Spot metering gives the priority to the small circle of 4mm in diameter (approx. 1.5% of the frame) centered on the current focus point and ignores everything in the frame. If you are using non-CPU lens or if auto-area AF is in effect, camera will meter the center focus point. This mode allows you to meter the exposure from off-centered subjects and ensures that subject will be correctly exposed no matter whether the background is much brighter or darker.

IV. Highlight-Weighted Metering

This is fairly a new metering mode and offered only in select Nikon DSLR cameras. In this metering mode, camera assigns the greatest weight to the highlights on the scene. This mode is designed to reduce the loss of details in the highlights. You can use this mode while photographing spotlit performers on a stage, or sunrise and sunset.

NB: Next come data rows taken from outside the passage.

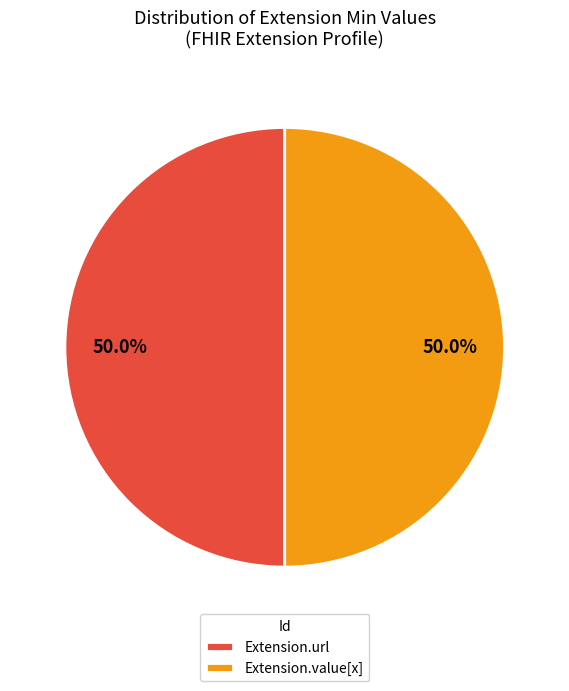

How much of the chart is everything except Extension.url?

50.0%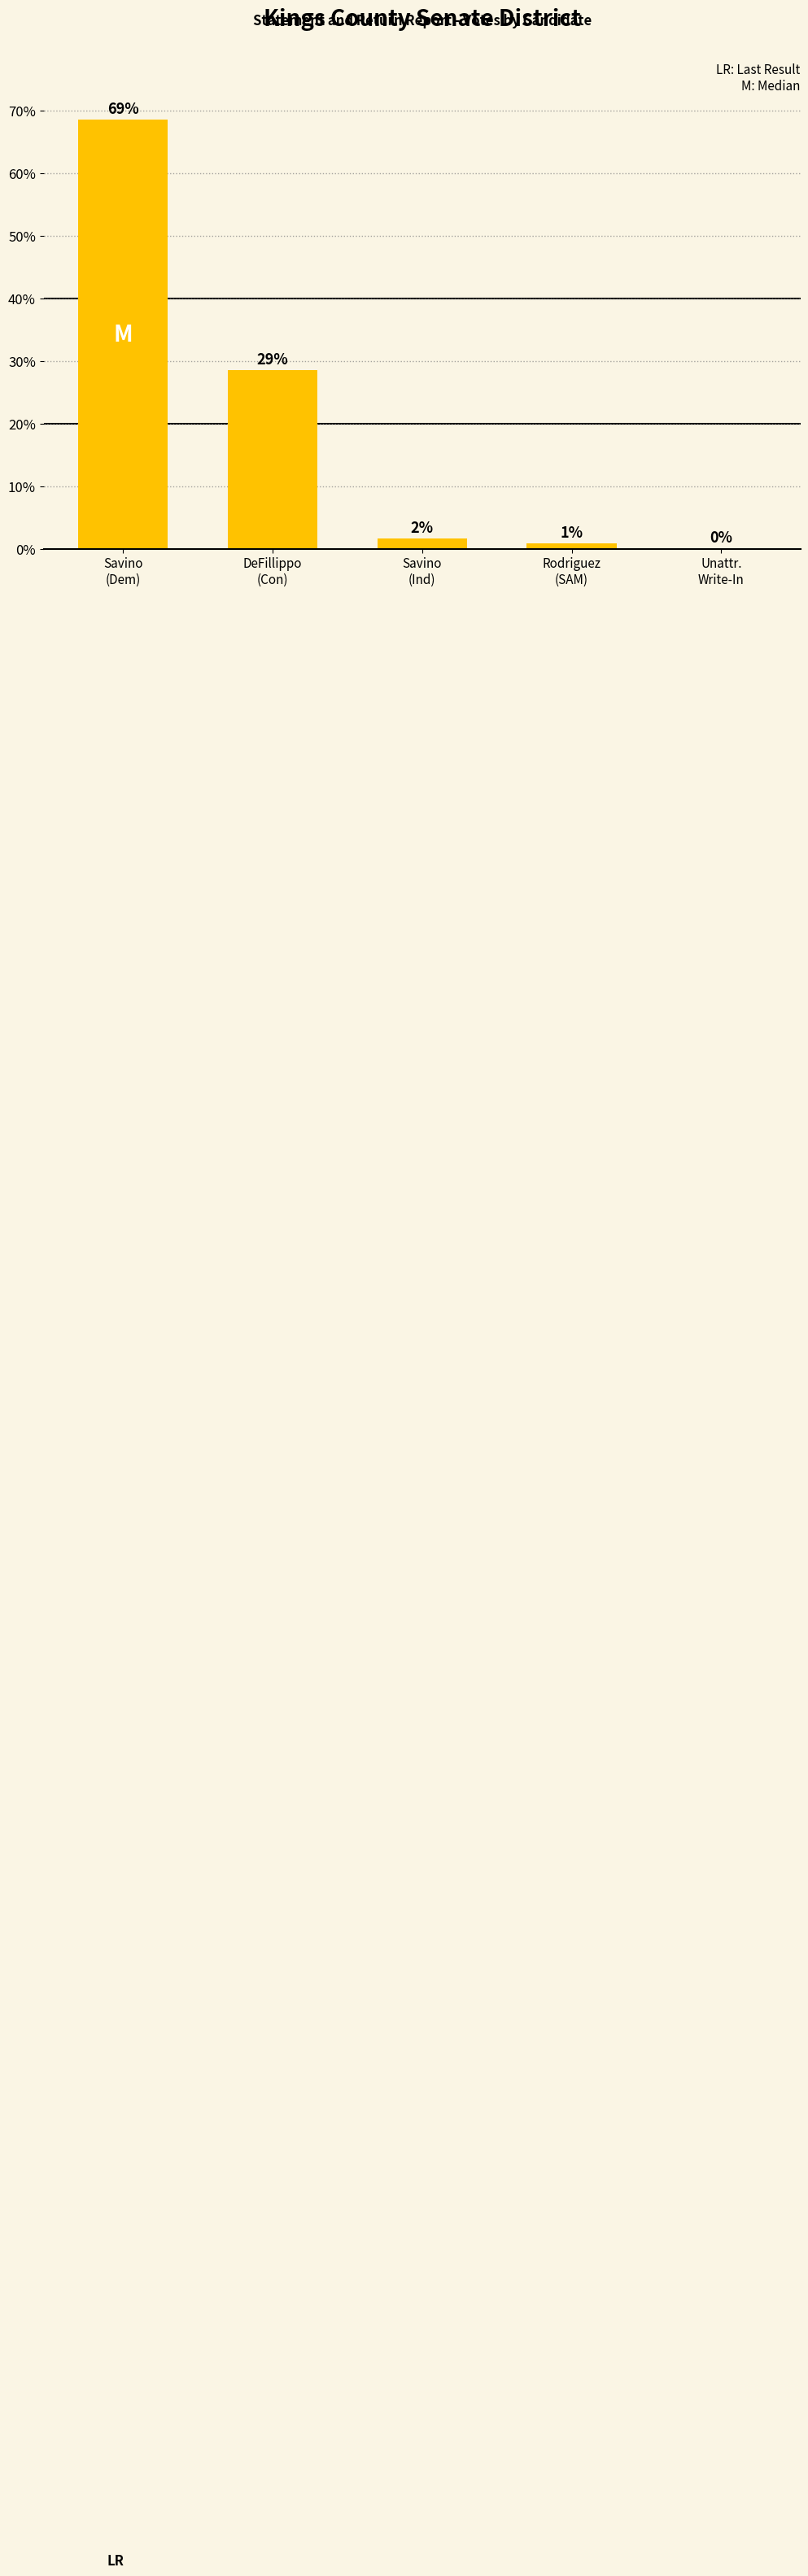

What is the difference between the values at DeFillippo
(Con) and Rodriguez
(SAM)?

27.6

After a brief discussion of metering modes, let’s go through the steps to activate and use camera’s built-in flash.

Steps to follow while using the built-in flash

1. Select a metering mode

Matrix metering mode is the default metering mode in most of the cameras. If you want to change the metering mode, you can press the metering button (shown in the picture below) and rotate the main command dial until your desired mode is displayed in the viewfinder (or on the LCD screen near the shutter release button).

Image source : Nikon

Image source : Nikon

Nikon's flash utilizes the TTL (also called i-TTL) technology to determine the flash value. To learn more about the TTL and its types, please read - Understanding Nikon’s Flash Metering Mode. When you select matrix metering, or center-weighted metering, or highlight-weighted metering mode, camera activates i-TTL balanced fill-flash. And, if you select spot metering mode, camera automatically activates Standard i-TTL flash.

2. Pop-up the flash

After you select the desired metering mode, press the flash pop-up button to open the flash. When the flash is opened, camera starts charging the flash, and after the flash is fully charged, flash-ready indication will be displayed on the LCD screen, as shown in the picture below.

Image source : Nikon

Image source : Nikon

3. Select a flash mode

Press the flash button and while the button is still being pressed, rotate the main command dial (also known as rear command dial) to switch between various flash modes. Depending on which exposure modes you are on, supported flash mode will appear on the LCD screen as shown on the right side of the picture below.

Image source : Nikon

Image source : Nikon

Here is the list of various types of flash modes available in Nikon DSLRs.

  • Front-curtain sync

  • Red-eye reduction

  • Red-eye reduction with slow sync

  • Slow sync

  • Rear-curtain sync

  • Flash off

Please refer to your camera manual to find out which flash mode is available in which exposure mode. To learn about these flash modes in detail, please read - Understanding Flash Sync Modes - Which Sync Mode Should You Use?

4. Take a picture

Compose the photograph, lock the focus by pressing the shutter release button half-way down or using the AF-ON button (this is when camera calculates the exposure settings) and then press the shutter release button all the way down to take a picture. When you press the shutter release button to take a picture, camera fires pre-flashes and gets the current lighting information Through-The-Lens (hence the name TTL) and passes that information to the flash metering system. Flash metering system then combines that information with the focal length and the exposure settings from the camera metering system, which shares the same metering sensor with the flash metering system. After analyzing and processing all those available information, flash metering system determines the final flash value to properly expose the subject and then camera fires the main flash. The timing of the flash firing depends on which flash mode you have selected in step 3.